June 8, 2014
Apart from the increasing clumps of white birch and abandoned snowmobiles, dead roadside porcupines are a sure way to mark one’s passage into Northern Michigan. It is near impossible to travel over the “quill line” without spotting at least one or two lifeless bristle mounds on the way to your final destination. It would be easy to assume that these large rodents are born dead on the side of the road if you are not a resident.
Even though I have spent considerable time in porky country and the critters are extremely common, I’d never seen a live porcupine. The fact that they are primarily nocturnal certainly influenced the situation as well. The animals were burned into my young mind, however, thanks to the tales of a favorite uncle. The Boyer side of the family lived on Sugar Island, located on the St. Mary’s River at Sault Ste. Marie – literally spitting distance from the far-away land of Canada-da-da-da.

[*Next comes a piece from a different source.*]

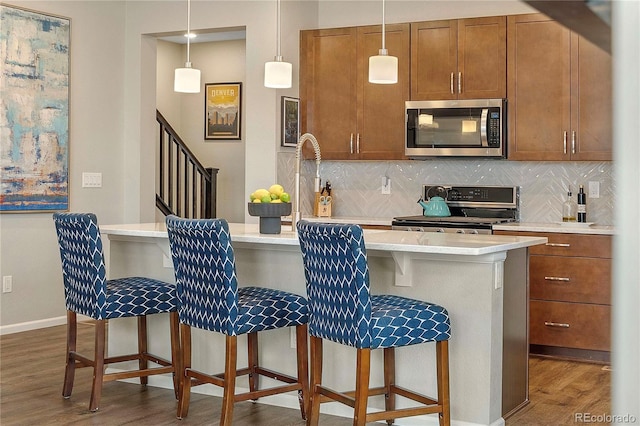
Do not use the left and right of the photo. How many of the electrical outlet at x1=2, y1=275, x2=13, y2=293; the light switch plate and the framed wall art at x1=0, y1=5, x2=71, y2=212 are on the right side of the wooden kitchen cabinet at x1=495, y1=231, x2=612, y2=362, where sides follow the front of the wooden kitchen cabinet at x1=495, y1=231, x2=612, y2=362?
3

My Uncle Dan went through several dogs over the years and not a one lived a full life that I recall. Whenever one came back quill-ridden, due to a disastrous encounter with a porcupine, it was “taken for a walk.” Uncle, the dog, and a rifle entered the deep woods behind the shed and only uncle and the shotgun returned. So, in a way I learned that porcupines kill dogs with a rifle. I was never there when these things events happened but heard about them several times over each summer’s visit.
Secretly I wondered if I would be taken on a similar walk if I ever got quilled. I dreaded a porcupine encounter and for over half a century never had to deal with it. By the way, I’ve since found out that most quills can be extracted safely without the use of lead, but that is irrelevant at this point.
A long-feared event finally took place at our Dollar Lake cabin a few weeks ago. A Porky ambled into the yard and I ambled out to encounter it. My uncle having passed away many years ago (and in heaven, no doubt, after a brief time in purgatory), I felt safe. It was a completely serendipitous occasion, but fortunately I was ready.
The animal, a small one by quill pig standards (they can get up to 30 pounds), was intent on crossing the yard along the lakeside. It was caught off guard by my appearance and indignantly rose up on his hind legs to look at me with a “really?” look. After casting a longing glance over to where he wanted to go, he turned back to look where he’d just come from and apparently made a decision to retreat. Acting in slow motion, he dropped back on all fours, turned his rump in my direction and bloomed. Yes, he bloomed.
The transformation of a porcupine at rest to one in defensive mode is a remarkable thing. By tightening the skin on his hind quarters it raised a ring of extremely long hairs to expose a formidable patch of quills hidden beneath. White quills, contrasting with the coal black underfur surrounding them, lined both sides of the tail and created a menacing rump crescent. The porky waited for my next move – knowing full well that if I chose to molest him I would pay a price. His whole demeanor was that of bored confidence (“if we both just go our own way things will be o.k., so how about it?”).
According to the literature, the average porcupine has over 10,000 quills. The longest, at about 4 inches, are located on the rump and the shortest are on the sides of the head. There are no quills on the belly at all and this has long been the attack point for predators such as Fishers.
Each quill is a hollow modified hair. The tips are equipped with multiple backward-facing barbs. As my uncle could have told you, once these barbs gain access to dog flesh they will work their way in until…well, lead poisoning results! Like I said before, they can be removed if “deflated” (cut) and firmly pulled. The porky doesn’t throw these quills at their attacker. They are loosely attached to the skin via a narrow base and they detach as soon as the tips come in contact with the enemy.
Native tribes made heavy use of porcupine quills for decorative purposes. Before the advent of European glass beads, these plastic-like hairs were dyed and sewn into fabric or birch bark to create stunning designs. Gathering quills was relatively simple because porkies are slow and easily clubbed (quills are no defense against large sticks).
After holding his threat pose for a minute, my porky turned back and beat a retreat through the cedars from whence he came. It was not a hasty retreat by any means; in fact I believe an opossum might have a speed edge over a running porky. I will admit that it must be hard to keep your butt skin tight while running and I probably should cut this porky some slack. We’d have to pitch an un-armed porcupine against an opossum sometime to see who would win such a foot race. If that race was across a road, I’d wager both would be creamed before reaching the other side, unfortunately.
The porcupine sought safety in a maple tree which he scaled with bear-like ability until reaching a high crotch. Finally letting his quills down, he settled down to wait out the threat. Even though I wasn’t present for most of the time, he remained there for over four hours before descending. As a final wager, I’d bet that this porky did not enjoy his encounter nearly as much as I did. In fact I’ll bet he dreads it.